Conspicuously, the Bernanke-Blanchard paper doesn’t ask what role the vast excess liquidity created by 2021 might have played in fuelling the inflation episode. Nor is that something that Frankfurt has liked to dwell on much, although the hawkish markets head Isabel Schnabel, whose influence has grown as the inflation episode dragged on, pointedly asserted the contribution of money growth in a speech last September.
Not everyone is content to airbrush that out of the picture, though.
“In the end, the general price level was only able to rise as much as it did because monetary policy had provided a loose enough envelope,” said Berenberg economist Salomon Fiedler.
Oneglia argued there is probably a degree of personal face-saving in the ECB’s recent output, given that Lane was the brains behind the bank’s reaction function in late 2021.
“Blindsided by the intensification of the energy crisis and the fallout from the Ukraine invasion, Lane and his team became convenient scapegoats,” Oneglia said. “Their forecasts were ridiculed and their weight on policymaking was greatly reduced. No surprise that after years of attacks from [ECB President Christine] Lagarde and others, Lane is trying to take some victory laps and regain policy relevance.”
Valatsas gives the Irishman a little more credit, for being honest about the ECB’s awkward position in late 2021. The ECB’s mandate requires it to focus exclusively on price stability, but its reluctance to raise rates was motivated by growth concerns. Fiedler, too, noted that “the ECB may have had other reasons apart from its inflation target for setting up this loose envelope, including supporting the finances of certain governments or stabilizing economies.”
Lane’s recent arguments, Valatsas went on, have been to say: “Hey look, we would have had to sacrifice a lot of growth for a little bit lower inflation had we moved earlier — just putting that out there, obviously I’m not allowed to care about unemployed people.”
Was it worth it?
Still, the new narrative of ‘told you so’ could backfire.
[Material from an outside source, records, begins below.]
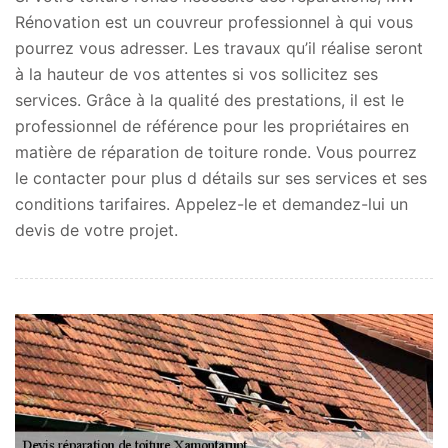
Rénovation est un couvreur professionnel à qui vous
pourrez vous adresser. Les travaux qu’il réalise seront
à la hauteur de vos attentes si vos sollicitez ses
services. Grâce à la qualité des prestations, il est le
professionnel de référence pour les propriétaires en
matière de réparation de toiture ronde. Vous pourrez
le contacter pour plus d détails sur ses services et ses
conditions tarifaires. Appelez-le et demandez-lui un
devis de votre projet.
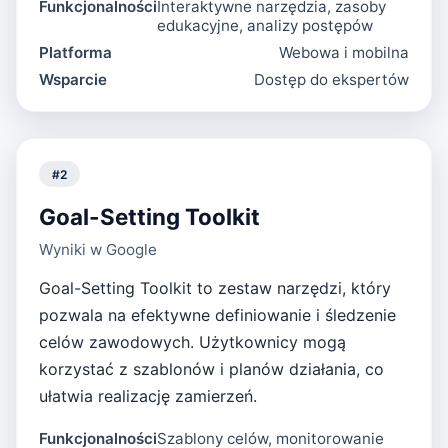
Funkcjonalności
Interaktywne narzędzia, zasoby
edukacyjne, analizy postępów
Platforma
Webowa i mobilna
Wsparcie
Dostęp do ekspertów
#
2
Goal-Setting Toolkit
Wyniki w Google
Goal-Setting Toolkit to zestaw narzędzi, który
pozwala na efektywne definiowanie i śledzenie
celów zawodowych. Użytkownicy mogą
korzystać z szablonów i planów działania, co
ułatwia realizację zamierzeń.
Funkcjonalności
Szablony celów, monitorowanie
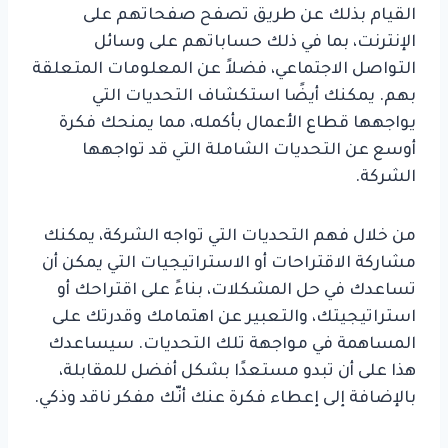
القيام بذلك عن طريق تصفح صفحاتهم على
الإنترنت، بما في ذلك حساباتهم على وسائل
التواصل الاجتماعي، فضلاً عن المعلومات المتعلقة
بهم. يمكنك أيضًا استكشاف التحديات التي
يواجهها قطاع الأعمال بأكمله، مما يمنحك فكرة
أوسع عن التحديات الشاملة التي قد تواجهها
الشركة.
من خلال فهم التحديات التي تواجه الشركة، يمكنك
مشاركة الاقتراحات أو الاستراتيجيات التي يمكن أن
تساعدك في حل المشكلات، بناءً على اقتراحك أو
استراتيجيتك، والتعبير عن اهتمامك وقدرتك على
المساهمة في مواجهة تلك التحديات. سيساعدك
هذا على أن تبدو مستعدًا بشكل أفضل للمقابلة،
بالإضافة إلى إعطاء فكرة عنك أنّك مفكر ناقد وذكي.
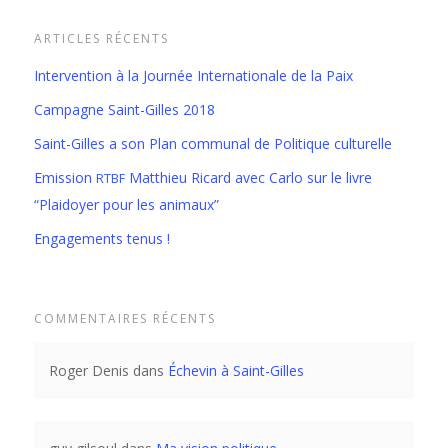
ARTICLES RÉCENTS
Intervention à la Journée Internationale de la Paix
Campagne Saint-Gilles 2018
Saint-Gilles a son Plan communal de Politique culturelle
Emission
Matthieu Ricard avec Carlo sur le livre
RTBF
“Plaidoyer pour les animaux”
Engagements tenus !
COMMENTAIRES RÉCENTS
Roger Denis
dans
Échevin à Saint-Gilles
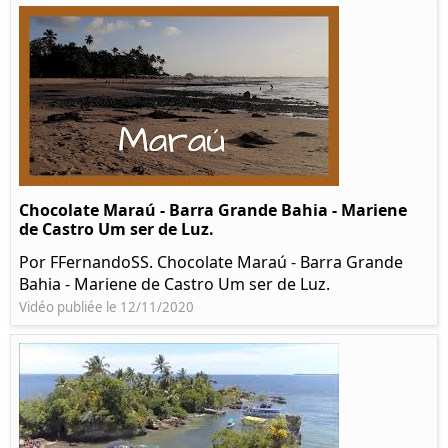
Chocolate Maraú - Barra Grande Bahia - Mariene
de Castro Um ser de Luz.
Por FFernandoSS. Chocolate Maraú - Barra Grande
Bahia - Mariene de Castro Um ser de Luz.
Vidéo publiée le 12/11/2020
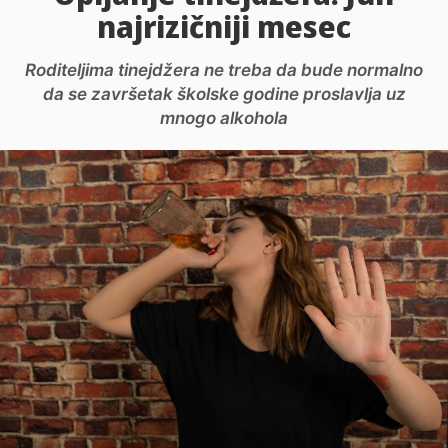
najrizičniji mesec
Roditeljima tinejdžera ne treba da bude normalno
da se završetak školske godine proslavlja uz
mnogo alkohola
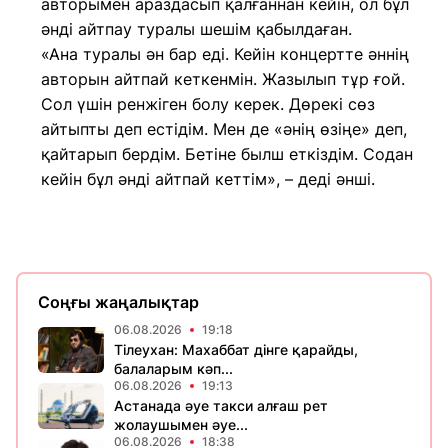
авторымен араздасып қалғаннан кейін, ол бұл
әнді айтпау туралы шешім қабылдаған.
«Ана туралы ән бар еді. Кейін концертте әннің
авторын айтпай кеткенмін. Жазылып тұр ғой.
Сол үшін ренжіген болу керек. Дөрекі сөз
айтыпты деп естідім. Мен де «әнің өзіңе» деп,
қайтарып бердім. Бетіне былш еткіздім. Содан
кейін бұл әнді айтпай кеттім», – деді әнші.
Соңғы жаңалықтар
06.08.2026
19:18
Тілеухан: Махаббат дінге қарайды,
балаларым кәп...
06.08.2026
19:13
Астанада әуе такси алғаш рет
жолаушымен әуе...
06.08.2026
18:38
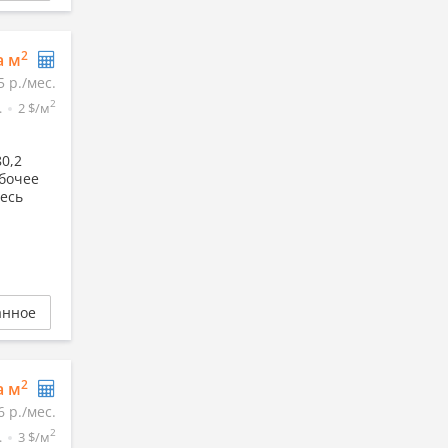
2
а м
5 р./мес.
2
.
2 $/м
0,2
абочее
есь
анное
2
а м
6 р./мес.
2
.
3 $/м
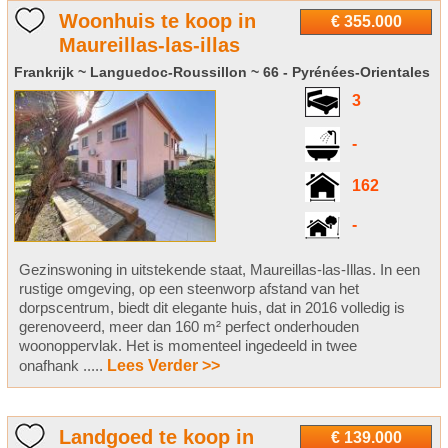
Woonhuis te koop in
€ 355.000
Maureillas-las-illas
Frankrijk ~ Languedoc-Roussillon ~ 66 - Pyrénées-Orientales
3
-
162
-
Gezinswoning in uitstekende staat, Maureillas-las-Illas. In een
rustige omgeving, op een steenworp afstand van het
dorpscentrum, biedt dit elegante huis, dat in 2016 volledig is
gerenoveerd, meer dan 160 m² perfect onderhouden
woonoppervlak. Het is momenteel ingedeeld in twee
onafhank .....
Lees Verder >>
Landgoed te koop in
€ 139.000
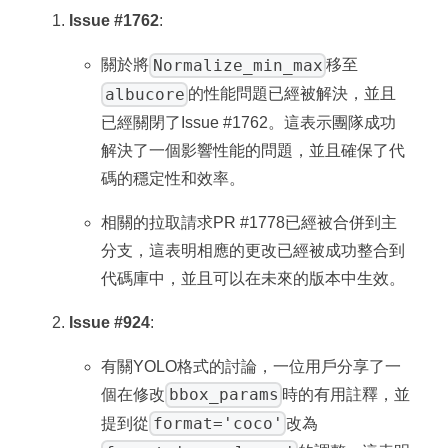
Issue #1762
:
Normalize_min_max
關於將
移至
albucore
的性能問題已經被解決，並且
已經關閉了Issue #1762。這表示團隊成功
解決了一個影響性能的問題，並且確保了代
碼的穩定性和效率。
相關的拉取請求PR #1778已經被合併到主
分支，這表明相應的更改已經被成功整合到
代碼庫中，並且可以在未來的版本中生效。
Issue #924
:
有關YOLO格式的討論，一位用戶分享了一
bbox_params
個在修改
時的有用註釋，並
format='coco'
提到從
改為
ING’s Global Head of Macro Carsten Brzeski wondered whether it undercuts the ECB’s subsequent move to raise rates to record levels, inflicting considerable pain on businesses and households.
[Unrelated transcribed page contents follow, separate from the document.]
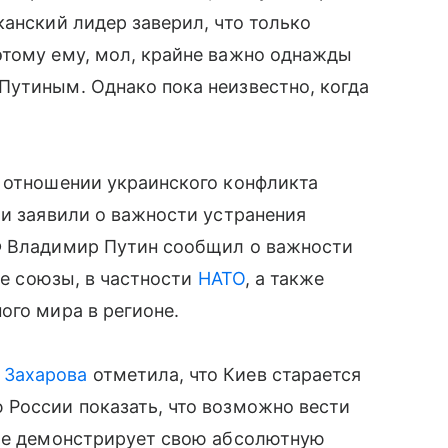
канский лидер заверил, что только
этому ему, мол, крайне важно однажды
Путиным. Однако пока неизвестно, когда
в отношении украинского конфликта
ти заявили о важности устранения
Ф Владимир Путин сообщил о важности
ые союзы, в частности
НАТО
, а также
ого мира в регионе.
 Захарова
отметила, что Киев старается
 России показать, что возможно вести
еле демонстрирует свою абсолютную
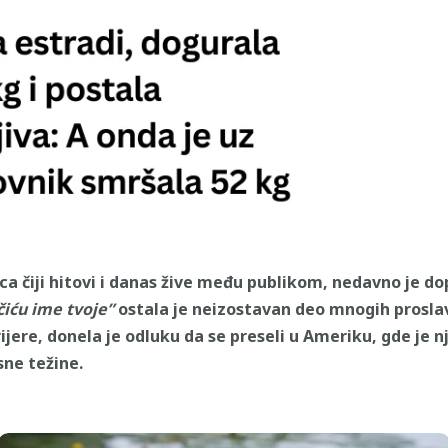
a čiji hitovi i danas žive među publikom, nedavno je do
čiću ime tvoje”
ostala je neizostavan deo mnogih proslav
rijere, donela je odluku da se preseli u Ameriku, gde je 
sne težine.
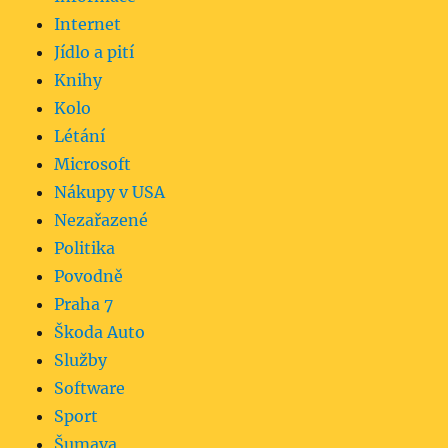
Internet
Jídlo a pití
Knihy
Kolo
Létání
Microsoft
Nákupy v USA
Nezařazené
Politika
Povodně
Praha 7
Škoda Auto
Služby
Software
Sport
Šumava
“It raises the question of whether so many rate hikes were really needed,” Brzeski told POLITICO.
The ECB has already pre-empted such speculation. It has argued that rate hikes were vital in convincing the public that something was being done about inflation, thereby preventing a collapse in trust and a more destructive wage-price spiral. Consumer expectations for inflation have indeed fallen in the last year.
Messaging is always a risk-fraught business, especially in times of repeated and — in recent history — uniquely disruptive shocks. It shouldn’t be surprising that certain ideas gain and lose emphasis over time. But the fact that every central bank in the developed world is now scrambling to withdraw excess liquidity can’t help but be seen, in part, as a judgment on past policy.
As the ECB official quoted earlier admits: “Saying you’ve been behind the curve hurts.”
CORRECTION: This article has been updated to include Isabel Schnabel’s examination of the role of monetary growth in post-pandemic inflation.